第1回記事「配当収入800万円、それでも信用2階建ての集中投資に挑む億り人」を読む
第2回記事「1億円の損失、どん底からの大逆転を支えた『バフェットの教え』」を読む
集中投資で億り人となったamaちゃんさん(ハンドルネーム、以下amaさん)は、サテライトで数カ月間の中期売買も行う。
中期売買では、長期運用しているエリアリンク<8914>の現物株を担保に信用取引を活用し、その投資対象はエリアリンク同様、割安成長株を対象にする。
このスタイルで、昨年の2023年には3400万円のリターンを獲得し、その中には今話題の半導体関連株も含まれている。最終回は、サテライト投資での中期売買の成功例などを見ていく。
A&Dホロンで2000万円のリターン
中期売買で直近に最もリターンを上げたのが、計測・計量機器メーカーで半導体関連の事業も手掛けるA&Dホロンホールディングス<7745>だ。
22年半ばから23年半ばにかけた2回の売買で、計2000万円のリターンを獲得した(下のチャート)。
■A&Dホロンの週足チャート(2021年12月~24年1月)
注:出来高・売買代金の棒グラフの色は当該株価が前期間の株価に比べプラスの時は「赤」、マイナスは「青」、同値は「グレー」。以下同
同社は、22年4月に電子計測器を祖業とするA&Dと、その連結子会社で半導体装置を手掛けるホロンとが経営統合して誕生しており、半導体関連事業をグループの成長エンジンと位置づけている。
amaさんが1回目に買いを入れたのは、経営統合から4カ月後の22年8月。A&Dホロンが22年4~6月期(23年3月期1Q)の赤字を発表して株価が下落したタイミングだ。

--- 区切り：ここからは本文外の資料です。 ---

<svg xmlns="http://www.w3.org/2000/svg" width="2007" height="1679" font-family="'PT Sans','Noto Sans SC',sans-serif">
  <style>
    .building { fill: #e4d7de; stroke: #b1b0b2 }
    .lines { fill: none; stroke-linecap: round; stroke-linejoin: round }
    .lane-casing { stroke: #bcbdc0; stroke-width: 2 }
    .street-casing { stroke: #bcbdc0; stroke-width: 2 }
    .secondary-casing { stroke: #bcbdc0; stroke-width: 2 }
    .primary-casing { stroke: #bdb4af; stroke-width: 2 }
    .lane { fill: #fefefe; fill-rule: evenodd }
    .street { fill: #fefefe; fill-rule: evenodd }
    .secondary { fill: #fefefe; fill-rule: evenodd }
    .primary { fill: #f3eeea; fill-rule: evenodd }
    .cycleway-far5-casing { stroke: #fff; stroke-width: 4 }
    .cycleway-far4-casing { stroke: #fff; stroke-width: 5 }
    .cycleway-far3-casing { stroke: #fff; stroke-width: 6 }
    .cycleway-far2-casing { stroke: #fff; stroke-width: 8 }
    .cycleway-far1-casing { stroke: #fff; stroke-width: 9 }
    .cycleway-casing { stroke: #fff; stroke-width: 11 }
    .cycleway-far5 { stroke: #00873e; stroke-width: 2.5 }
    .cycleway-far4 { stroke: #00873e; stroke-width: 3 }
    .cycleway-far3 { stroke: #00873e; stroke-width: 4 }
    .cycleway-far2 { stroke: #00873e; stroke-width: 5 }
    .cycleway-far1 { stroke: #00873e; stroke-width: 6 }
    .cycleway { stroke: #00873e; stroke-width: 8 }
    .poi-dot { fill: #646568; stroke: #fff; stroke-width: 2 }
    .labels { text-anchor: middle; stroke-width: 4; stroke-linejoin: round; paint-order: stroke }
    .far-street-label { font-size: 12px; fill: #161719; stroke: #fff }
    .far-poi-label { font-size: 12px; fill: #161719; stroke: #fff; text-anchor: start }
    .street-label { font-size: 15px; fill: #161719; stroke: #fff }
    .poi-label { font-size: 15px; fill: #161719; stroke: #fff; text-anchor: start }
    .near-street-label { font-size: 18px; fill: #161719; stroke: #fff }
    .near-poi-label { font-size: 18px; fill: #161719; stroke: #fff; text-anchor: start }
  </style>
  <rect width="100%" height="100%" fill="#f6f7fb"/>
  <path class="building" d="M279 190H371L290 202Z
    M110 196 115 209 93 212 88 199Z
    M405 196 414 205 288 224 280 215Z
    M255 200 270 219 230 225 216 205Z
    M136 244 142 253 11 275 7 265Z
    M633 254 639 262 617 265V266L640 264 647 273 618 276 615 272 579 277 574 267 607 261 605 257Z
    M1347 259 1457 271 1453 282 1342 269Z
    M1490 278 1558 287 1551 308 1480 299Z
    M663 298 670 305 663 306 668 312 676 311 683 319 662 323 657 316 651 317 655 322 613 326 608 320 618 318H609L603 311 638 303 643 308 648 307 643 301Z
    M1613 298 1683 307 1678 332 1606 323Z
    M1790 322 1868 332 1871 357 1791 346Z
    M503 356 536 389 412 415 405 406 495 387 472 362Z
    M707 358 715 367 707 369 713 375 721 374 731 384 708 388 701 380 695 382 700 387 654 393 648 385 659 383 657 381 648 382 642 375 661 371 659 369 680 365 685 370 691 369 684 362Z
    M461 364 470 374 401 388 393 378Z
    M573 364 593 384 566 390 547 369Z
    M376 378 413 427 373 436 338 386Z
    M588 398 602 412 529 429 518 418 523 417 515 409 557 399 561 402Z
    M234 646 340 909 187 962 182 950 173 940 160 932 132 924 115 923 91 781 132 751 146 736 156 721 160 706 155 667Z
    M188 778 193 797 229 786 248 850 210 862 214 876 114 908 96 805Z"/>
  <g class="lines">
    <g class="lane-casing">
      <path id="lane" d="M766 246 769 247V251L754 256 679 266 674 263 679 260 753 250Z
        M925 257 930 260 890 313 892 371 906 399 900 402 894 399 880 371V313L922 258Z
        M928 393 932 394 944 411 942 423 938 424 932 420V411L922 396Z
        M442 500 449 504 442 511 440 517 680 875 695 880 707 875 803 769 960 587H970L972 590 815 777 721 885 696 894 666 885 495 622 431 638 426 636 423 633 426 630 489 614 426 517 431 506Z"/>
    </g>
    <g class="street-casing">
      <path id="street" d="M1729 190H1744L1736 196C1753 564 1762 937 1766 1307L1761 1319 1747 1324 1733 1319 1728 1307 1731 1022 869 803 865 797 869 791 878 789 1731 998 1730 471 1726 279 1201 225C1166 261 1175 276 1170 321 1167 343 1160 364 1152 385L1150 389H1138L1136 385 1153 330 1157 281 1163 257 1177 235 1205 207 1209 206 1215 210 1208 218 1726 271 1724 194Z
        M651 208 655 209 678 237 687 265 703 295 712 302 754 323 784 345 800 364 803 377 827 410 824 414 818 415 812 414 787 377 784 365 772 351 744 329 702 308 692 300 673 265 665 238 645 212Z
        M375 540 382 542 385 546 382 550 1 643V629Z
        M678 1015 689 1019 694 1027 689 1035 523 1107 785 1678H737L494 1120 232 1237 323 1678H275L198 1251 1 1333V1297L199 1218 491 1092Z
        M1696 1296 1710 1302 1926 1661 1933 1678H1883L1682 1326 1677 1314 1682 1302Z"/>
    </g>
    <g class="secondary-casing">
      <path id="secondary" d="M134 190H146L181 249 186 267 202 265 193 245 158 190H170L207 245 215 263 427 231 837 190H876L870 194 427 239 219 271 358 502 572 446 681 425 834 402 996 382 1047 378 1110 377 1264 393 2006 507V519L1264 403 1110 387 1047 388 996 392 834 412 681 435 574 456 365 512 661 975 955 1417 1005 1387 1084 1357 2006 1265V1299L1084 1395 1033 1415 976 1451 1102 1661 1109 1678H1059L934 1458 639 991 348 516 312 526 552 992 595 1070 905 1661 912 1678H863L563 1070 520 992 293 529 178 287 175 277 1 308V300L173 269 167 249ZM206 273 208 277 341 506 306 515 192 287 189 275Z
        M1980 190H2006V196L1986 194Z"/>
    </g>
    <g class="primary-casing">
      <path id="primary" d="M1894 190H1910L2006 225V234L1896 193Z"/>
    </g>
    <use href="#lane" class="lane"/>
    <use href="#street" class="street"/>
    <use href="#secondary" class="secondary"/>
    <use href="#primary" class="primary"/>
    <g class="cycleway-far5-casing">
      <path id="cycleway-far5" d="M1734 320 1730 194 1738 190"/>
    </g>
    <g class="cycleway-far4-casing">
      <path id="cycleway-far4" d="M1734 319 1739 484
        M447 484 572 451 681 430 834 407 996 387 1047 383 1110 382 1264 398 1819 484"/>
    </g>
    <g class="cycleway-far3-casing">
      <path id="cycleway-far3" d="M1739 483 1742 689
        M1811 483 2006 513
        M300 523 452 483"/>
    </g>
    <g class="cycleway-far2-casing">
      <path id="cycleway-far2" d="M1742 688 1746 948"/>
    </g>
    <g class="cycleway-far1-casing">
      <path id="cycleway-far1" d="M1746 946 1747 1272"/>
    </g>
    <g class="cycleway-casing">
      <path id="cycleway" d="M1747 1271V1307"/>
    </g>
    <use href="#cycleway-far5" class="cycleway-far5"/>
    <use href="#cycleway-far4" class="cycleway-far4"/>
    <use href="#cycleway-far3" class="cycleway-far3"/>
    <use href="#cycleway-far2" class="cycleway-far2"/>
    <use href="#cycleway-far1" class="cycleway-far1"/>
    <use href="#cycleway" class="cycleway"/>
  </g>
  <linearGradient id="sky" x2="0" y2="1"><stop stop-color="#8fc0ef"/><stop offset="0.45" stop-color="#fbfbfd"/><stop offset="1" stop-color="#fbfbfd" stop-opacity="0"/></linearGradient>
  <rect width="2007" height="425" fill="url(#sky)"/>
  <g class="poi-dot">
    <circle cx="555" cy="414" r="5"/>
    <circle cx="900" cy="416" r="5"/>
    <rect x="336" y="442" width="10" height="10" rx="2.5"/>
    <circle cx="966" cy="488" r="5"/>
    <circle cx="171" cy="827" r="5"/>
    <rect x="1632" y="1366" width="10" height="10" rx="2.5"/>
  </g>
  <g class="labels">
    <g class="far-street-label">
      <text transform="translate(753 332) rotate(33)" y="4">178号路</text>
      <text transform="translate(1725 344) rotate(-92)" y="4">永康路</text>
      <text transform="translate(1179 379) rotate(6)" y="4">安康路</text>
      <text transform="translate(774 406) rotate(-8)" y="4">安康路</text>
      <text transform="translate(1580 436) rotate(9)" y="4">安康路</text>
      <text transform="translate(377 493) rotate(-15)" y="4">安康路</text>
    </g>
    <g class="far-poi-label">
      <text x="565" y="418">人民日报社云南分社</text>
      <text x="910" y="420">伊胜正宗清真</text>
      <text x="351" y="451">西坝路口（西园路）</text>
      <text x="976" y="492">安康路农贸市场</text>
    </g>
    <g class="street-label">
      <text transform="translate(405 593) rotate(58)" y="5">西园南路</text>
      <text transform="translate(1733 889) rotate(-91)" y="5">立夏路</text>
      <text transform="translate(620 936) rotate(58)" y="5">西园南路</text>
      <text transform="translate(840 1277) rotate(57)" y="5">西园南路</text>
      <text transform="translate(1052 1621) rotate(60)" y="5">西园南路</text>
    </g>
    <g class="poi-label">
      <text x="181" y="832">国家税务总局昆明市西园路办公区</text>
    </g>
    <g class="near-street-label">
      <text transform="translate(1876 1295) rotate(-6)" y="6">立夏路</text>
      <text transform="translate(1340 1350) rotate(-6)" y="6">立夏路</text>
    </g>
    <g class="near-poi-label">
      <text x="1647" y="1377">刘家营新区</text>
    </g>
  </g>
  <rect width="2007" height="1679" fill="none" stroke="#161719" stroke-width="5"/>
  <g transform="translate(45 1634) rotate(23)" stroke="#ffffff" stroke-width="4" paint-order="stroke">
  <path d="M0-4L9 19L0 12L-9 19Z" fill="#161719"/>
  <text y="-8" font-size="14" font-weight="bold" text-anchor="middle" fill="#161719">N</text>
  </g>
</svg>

■『株探プレミアム』で確認できるA&Dホロンの四半期業績の長期の成長性推移
買いの決め手は、赤字が一過性の要因であり業績は持ち直していくと判断したことだ。
22年4~6月期の売上高は120億円ほどと前年同期比で3.8%の増加となったものの、2億円程度の営業損失となった。決算資料によれば、急激な円安が売上原価を押し上げたためとされる。
22年4~6月期のドル円相場は、期初に120円台前半だったのが期末に130円台半ばまで水準を切り上げていた(下のチャート)。
売上原価は76億400万円と、前年同期から12億7500万円増加。このうち約10億円が「棚卸資産の未実現利益消去」と呼ばれる会計ルールに基づく調整によるもので、10億円のうち約7億円が為替の影響とされている。
■ドル円レートの週足チャート(2021年12月~22年10月)
赤字の本質は、物流網の混乱
だが赤字の根本要因について、amaさんは別の見方を持っていた。そもそも円安は、海外輸出を展開する同社の事業に恩恵をもたらす側面もある。
本人が赤字の本質とみなしたのが、物流網の混乱による半導体関連事業の減速だ。